(SUPPLIED INFORMATION begins)

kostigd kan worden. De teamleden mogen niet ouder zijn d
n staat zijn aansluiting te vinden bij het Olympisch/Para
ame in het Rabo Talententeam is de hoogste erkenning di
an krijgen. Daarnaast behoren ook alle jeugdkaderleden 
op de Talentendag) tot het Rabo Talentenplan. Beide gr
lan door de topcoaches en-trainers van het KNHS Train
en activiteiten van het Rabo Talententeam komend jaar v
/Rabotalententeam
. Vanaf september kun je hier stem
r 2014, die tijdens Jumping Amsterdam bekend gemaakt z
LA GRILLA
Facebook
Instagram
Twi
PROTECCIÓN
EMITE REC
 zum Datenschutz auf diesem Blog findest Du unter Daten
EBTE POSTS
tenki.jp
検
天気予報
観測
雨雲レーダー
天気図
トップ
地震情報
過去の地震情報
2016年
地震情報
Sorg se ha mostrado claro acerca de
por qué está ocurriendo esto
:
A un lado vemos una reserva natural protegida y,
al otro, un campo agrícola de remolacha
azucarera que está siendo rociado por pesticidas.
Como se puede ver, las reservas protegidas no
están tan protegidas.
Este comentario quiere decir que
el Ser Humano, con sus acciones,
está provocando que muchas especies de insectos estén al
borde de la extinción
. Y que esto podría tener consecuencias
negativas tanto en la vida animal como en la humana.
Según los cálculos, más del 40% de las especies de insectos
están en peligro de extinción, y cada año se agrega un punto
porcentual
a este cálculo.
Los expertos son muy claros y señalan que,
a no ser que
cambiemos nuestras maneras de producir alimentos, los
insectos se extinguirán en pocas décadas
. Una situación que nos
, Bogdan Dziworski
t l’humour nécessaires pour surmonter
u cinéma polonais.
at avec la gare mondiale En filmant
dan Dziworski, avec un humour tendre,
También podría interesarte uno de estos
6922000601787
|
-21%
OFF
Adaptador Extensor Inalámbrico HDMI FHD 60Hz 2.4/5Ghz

(SUPPLIED INFORMATION ends)

> _YOUR ASSIGNMENT_: Every record must appear in the answer exactly as written.

> _WRITTEN SOLUTION_:
kostigd kan worden. De teamleden mogen niet ouder zijn d
n staat zijn aansluiting te vinden bij het Olympisch/Para
ame in het Rabo Talententeam is de hoogste erkenning di
an krijgen. Daarnaast behoren ook alle jeugdkaderleden 
op de Talentendag) tot het Rabo Talentenplan. Beide gr
lan door de topcoaches en-trainers van het KNHS Train
en activiteiten van het Rabo Talententeam komend jaar v
/Rabotalententeam
. Vanaf september kun je hier stem
r 2014, die tijdens Jumping Amsterdam bekend gemaakt z
LA GRILLA
Facebook
Instagram
Twi
PROTECCIÓN
EMITE REC
 zum Datenschutz auf diesem Blog findest Du unter Daten
EBTE POSTS
tenki.jp
検
天気予報
観測
雨雲レーダー
天気図
トップ
地震情報
過去の地震情報
2016年
地震情報
Sorg se ha mostrado claro acerca de
por qué está ocurriendo esto
:
A un lado vemos una reserva natural protegida y,
al otro, un campo agrícola de remolacha
azucarera que está siendo rociado por pesticidas.
Como se puede ver, las reservas protegidas no
están tan protegidas.
Este comentario quiere decir que
el Ser Humano, con sus acciones,
está provocando que muchas especies de insectos estén al
borde de la extinción
. Y que esto podría tener consecuencias
negativas tanto en la vida animal como en la humana.
Según los cálculos, más del 40% de las especies de insectos
están en peligro de extinción, y cada año se agrega un punto
porcentual
a este cálculo.
Los expertos son muy claros y señalan que,
a no ser que
cambiemos nuestras maneras de producir alimentos, los
insectos se extinguirán en pocas décadas
. Una situación que nos
, Bogdan Dziworski
t l’humour nécessaires pour surmonter
u cinéma polonais.
at avec la gare mondiale En filmant
dan Dziworski, avec un humour tendre,
También podría interesarte uno de estos
6922000601787
|
-21%
OFF
Adaptador Extensor Inalámbrico HDMI FHD 60Hz 2.4/5Ghz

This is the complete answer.